Copy the data below word for word, omitting the pictures.
*** Begin section ***
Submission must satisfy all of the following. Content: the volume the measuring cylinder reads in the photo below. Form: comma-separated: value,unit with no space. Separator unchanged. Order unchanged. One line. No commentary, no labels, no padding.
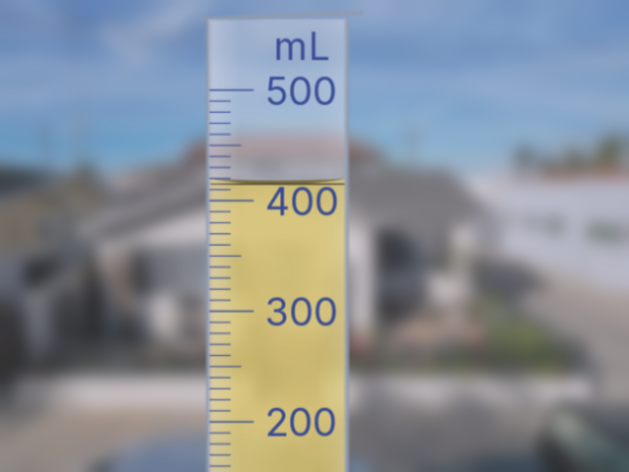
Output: 415,mL
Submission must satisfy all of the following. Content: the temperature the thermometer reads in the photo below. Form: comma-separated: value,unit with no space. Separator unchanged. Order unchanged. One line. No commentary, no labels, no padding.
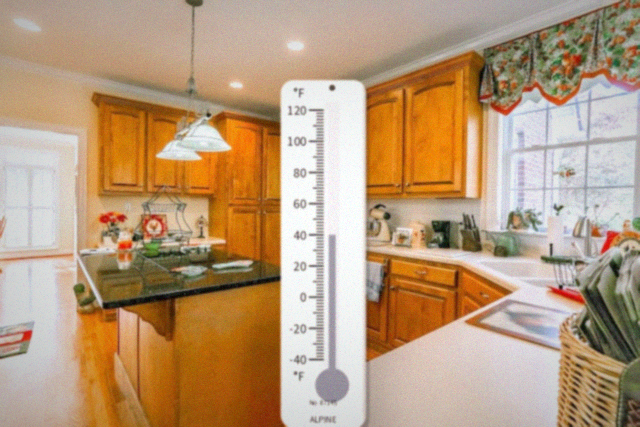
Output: 40,°F
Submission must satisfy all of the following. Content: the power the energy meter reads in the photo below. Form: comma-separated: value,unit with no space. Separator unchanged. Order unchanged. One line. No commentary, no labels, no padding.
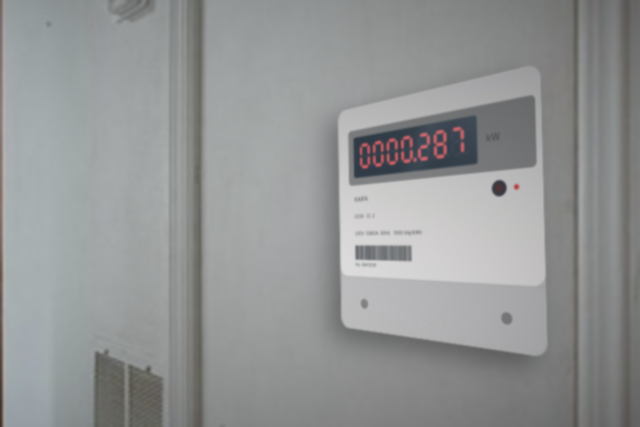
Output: 0.287,kW
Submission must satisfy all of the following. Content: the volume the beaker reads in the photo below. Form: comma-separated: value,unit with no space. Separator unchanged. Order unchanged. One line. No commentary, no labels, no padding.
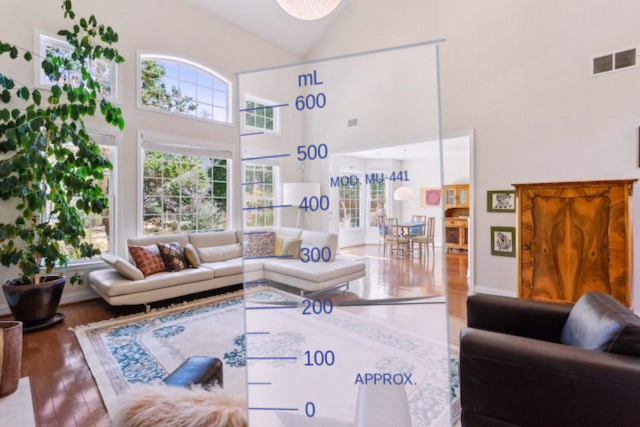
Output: 200,mL
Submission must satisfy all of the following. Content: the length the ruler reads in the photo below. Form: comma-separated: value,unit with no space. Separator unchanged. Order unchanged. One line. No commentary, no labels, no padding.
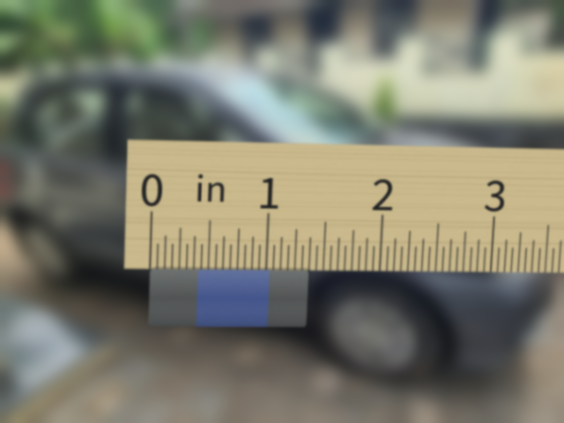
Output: 1.375,in
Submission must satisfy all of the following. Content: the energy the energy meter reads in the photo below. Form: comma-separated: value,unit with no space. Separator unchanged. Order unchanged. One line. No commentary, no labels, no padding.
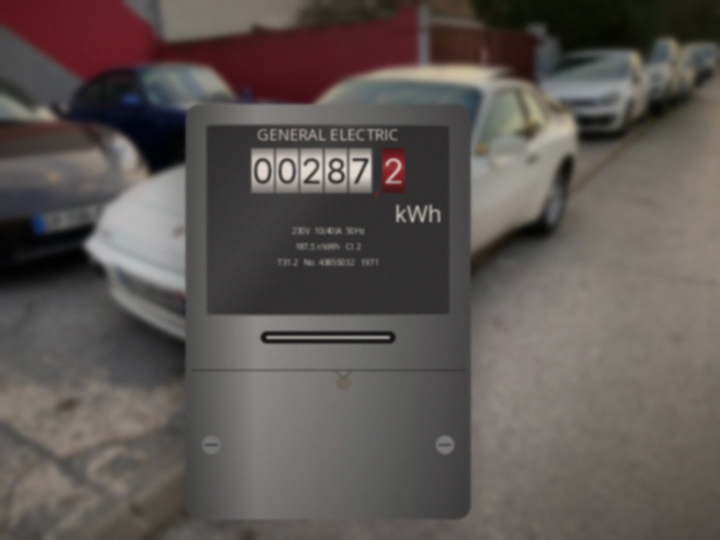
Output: 287.2,kWh
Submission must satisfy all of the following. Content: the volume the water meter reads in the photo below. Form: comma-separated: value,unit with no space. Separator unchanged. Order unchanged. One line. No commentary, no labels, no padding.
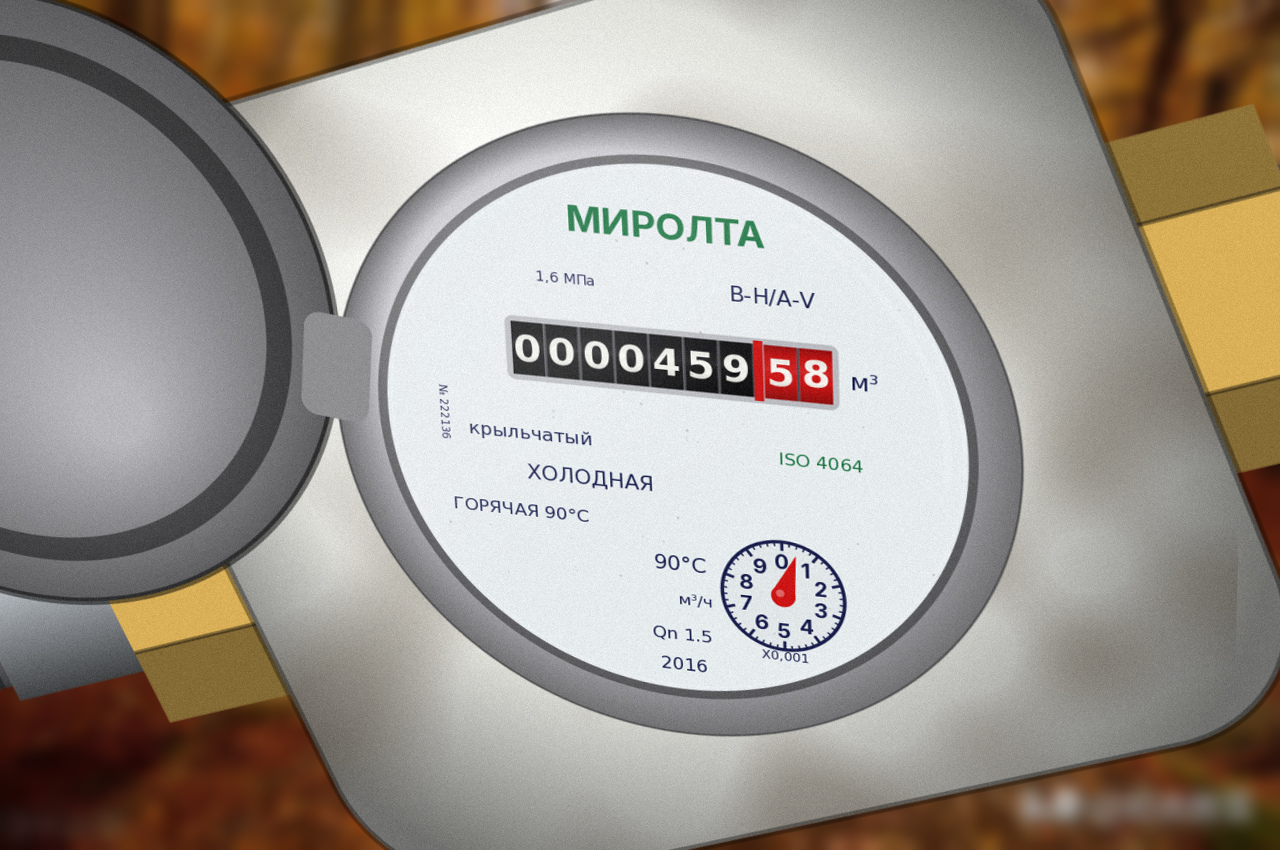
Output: 459.580,m³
*** End section ***
**Reply**
Submission must satisfy all of the following. Content: the volume the measuring cylinder reads in the photo below. Form: comma-separated: value,unit with no space. Separator unchanged. Order unchanged. One line. No commentary, no labels, no padding.
Output: 415,mL
Submission must satisfy all of the following. Content: the temperature the thermometer reads in the photo below. Form: comma-separated: value,unit with no space. Separator unchanged. Order unchanged. One line. No commentary, no labels, no padding.
Output: 40,°F
Submission must satisfy all of the following. Content: the power the energy meter reads in the photo below. Form: comma-separated: value,unit with no space. Separator unchanged. Order unchanged. One line. No commentary, no labels, no padding.
Output: 0.287,kW
Submission must satisfy all of the following. Content: the volume the beaker reads in the photo below. Form: comma-separated: value,unit with no space. Separator unchanged. Order unchanged. One line. No commentary, no labels, no padding.
Output: 200,mL
Submission must satisfy all of the following. Content: the length the ruler reads in the photo below. Form: comma-separated: value,unit with no space. Separator unchanged. Order unchanged. One line. No commentary, no labels, no padding.
Output: 1.375,in
Submission must satisfy all of the following. Content: the energy the energy meter reads in the photo below. Form: comma-separated: value,unit with no space. Separator unchanged. Order unchanged. One line. No commentary, no labels, no padding.
Output: 287.2,kWh
Submission must satisfy all of the following. Content: the volume the water meter reads in the photo below. Form: comma-separated: value,unit with no space. Separator unchanged. Order unchanged. One line. No commentary, no labels, no padding.
Output: 459.580,m³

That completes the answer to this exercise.